● Task brief
Without any of its pictures, the listing below should be output exactly.

--- START ---

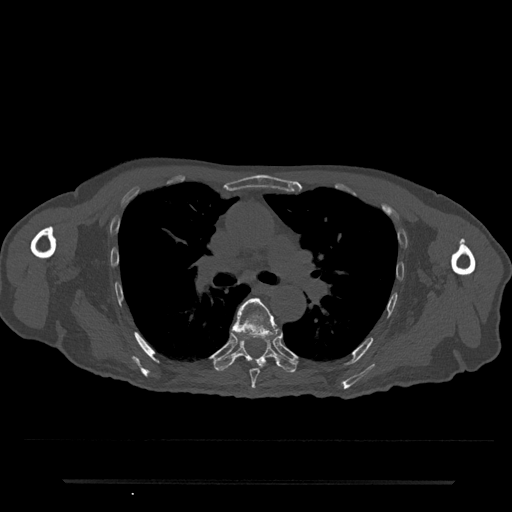
CT including the spine, one axial slice. Slice 506 of 797 in the series (ordered by position). Reconstruction kernel Br40s/3. 120 kVp. Bone window (W 1800 / L 400 HU). 512 × 512 image matrix, field of view 427 × 427 mm. Patient: male, 74 years. From the clinical record (not read from this slice): primary cancer: prostate.
Annotated regions visible in this slice (semi-automatic segmentation, software-assisted and operator-edited):
- T6 vertebra: bounding box (x1, y1, x2, y2) in pixels: (231, 298, 279, 389)
- T7 vertebra: (215, 340, 297, 372)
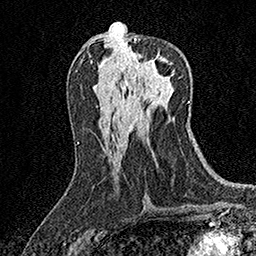
Breast MRI (dynamic contrast-enhanced), one axial slice; slice 77 of 158 in the series (ordered by position); cropped to one breast; dynamic contrast-enhanced series, time point 2 of 7 at this slice position (early post-contrast); 1.5 T; TE 3.5 ms, TR 7.2 ms; 1 mm slice thickness; 256 × 256 image matrix, field of view 165 × 165 mm. Female patient.
Outlined on this slice (semi-automatic segmentation, software-assisted and operator-edited):
- enhancing-tissue mask used for the functional tumour volume (all voxels passing the contrast-enhancement thresholds inside the analysis volume; usually the tumour): box from (x=134, y=38) to (x=173, y=68) px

--- END ---

● Answer
CT including the spine, one axial slice. Slice 506 of 797 in the series (ordered by position). Reconstruction kernel Br40s/3. 120 kVp. Bone window (W 1800 / L 400 HU). 512 × 512 image matrix, field of view 427 × 427 mm. Patient: male, 74 years. From the clinical record (not read from this slice): primary cancer: prostate.
Annotated regions visible in this slice (semi-automatic segmentation, software-assisted and operator-edited):
- T6 vertebra: bounding box (x1, y1, x2, y2) in pixels: (231, 298, 279, 389)
- T7 vertebra: (215, 340, 297, 372)
Breast MRI (dynamic contrast-enhanced), one axial slice; slice 77 of 158 in the series (ordered by position); cropped to one breast; dynamic contrast-enhanced series, time point 2 of 7 at this slice position (early post-contrast); 1.5 T; TE 3.5 ms, TR 7.2 ms; 1 mm slice thickness; 256 × 256 image matrix, field of view 165 × 165 mm. Female patient.
Outlined on this slice (semi-automatic segmentation, software-assisted and operator-edited):
- enhancing-tissue mask used for the functional tumour volume (all voxels passing the contrast-enhancement thresholds inside the analysis volume; usually the tumour): box from (x=134, y=38) to (x=173, y=68) px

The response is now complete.